Short-answer chart tasks
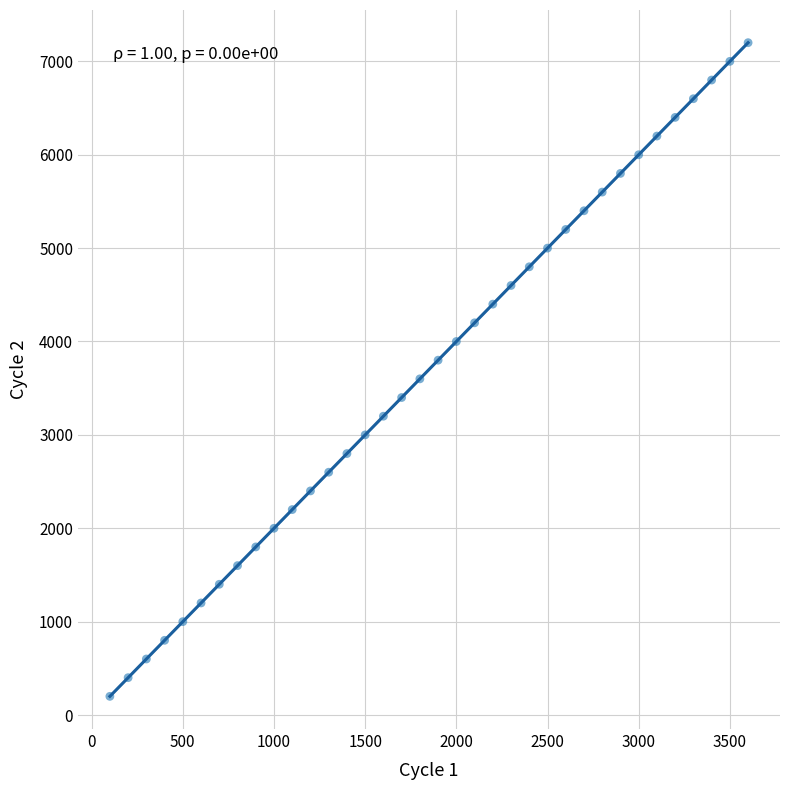

What is the range of X values (max minus min)?

3500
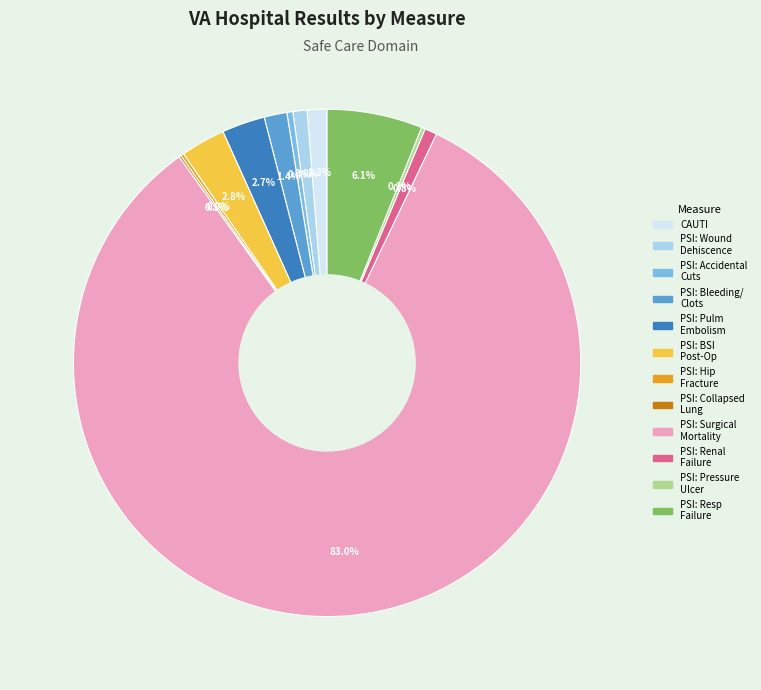

Is there a majority slice in this chart?

Yes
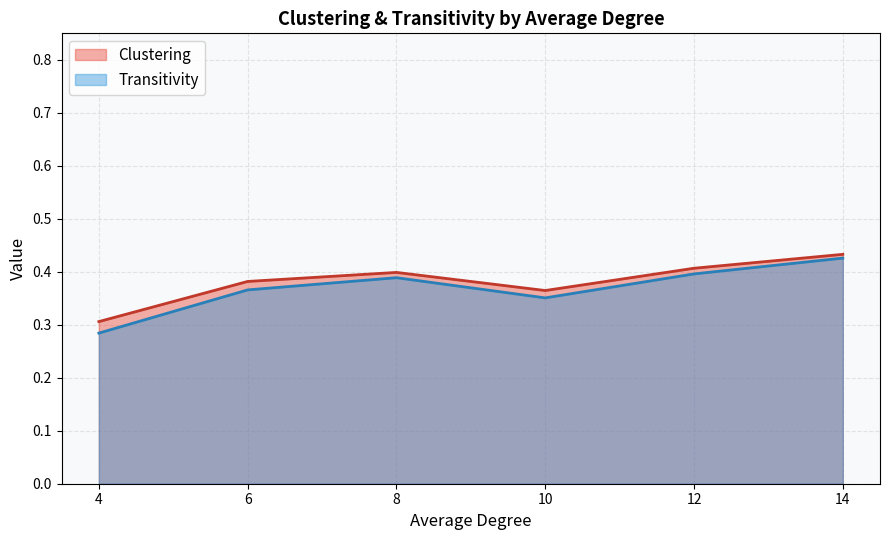

In Transitivity, how many points are higher than both neighbors (excluding endpoints)?

1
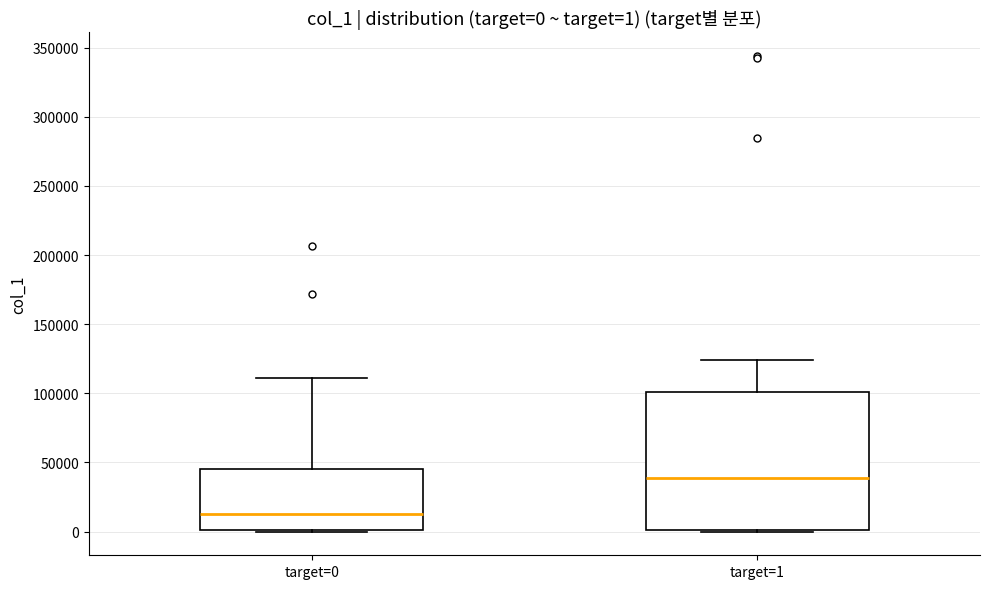

Which box is the tallest, from its lower edge to its upper edge?

target=1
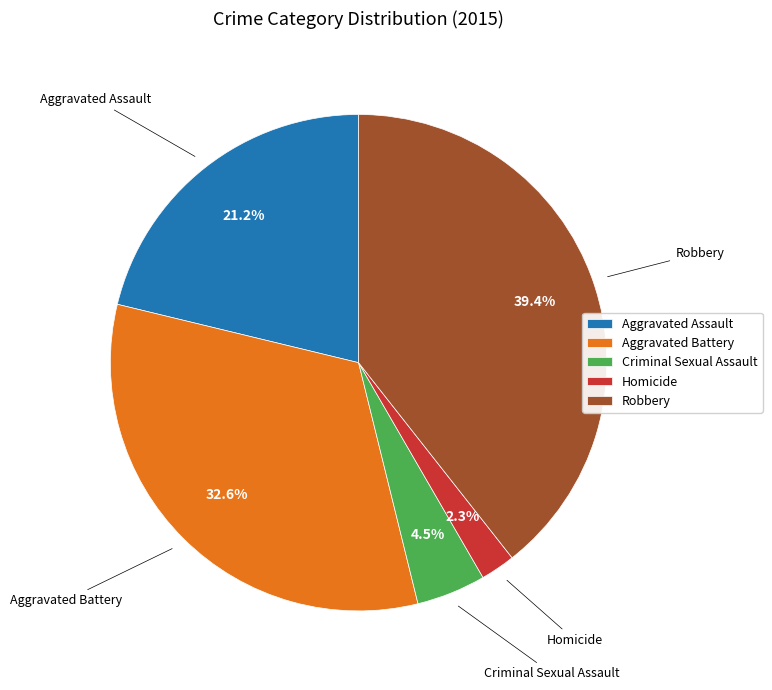

To the nearest percent, what percentage of the pie is Homicide?

2%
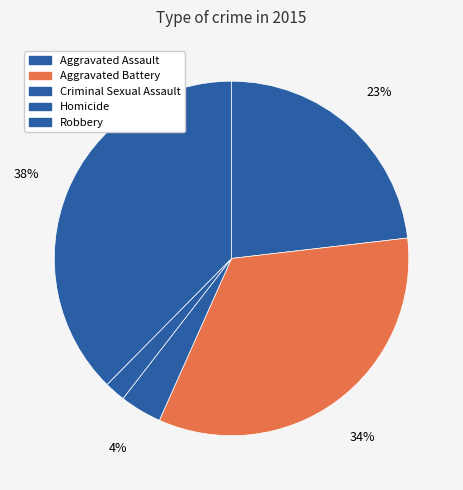

How many slices are in this pie chart?

5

### WHAT TO WORK ON
Write out the data above word for word, omitting the pictures.

### EXERCISE SOLUTION
What is the range of X values (max minus min)?

3500

Is there a majority slice in this chart?

Yes

In Transitivity, how many points are higher than both neighbors (excluding endpoints)?

1

Which box is the tallest, from its lower edge to its upper edge?

target=1

To the nearest percent, what percentage of the pie is Homicide?

2%

How many slices are in this pie chart?

5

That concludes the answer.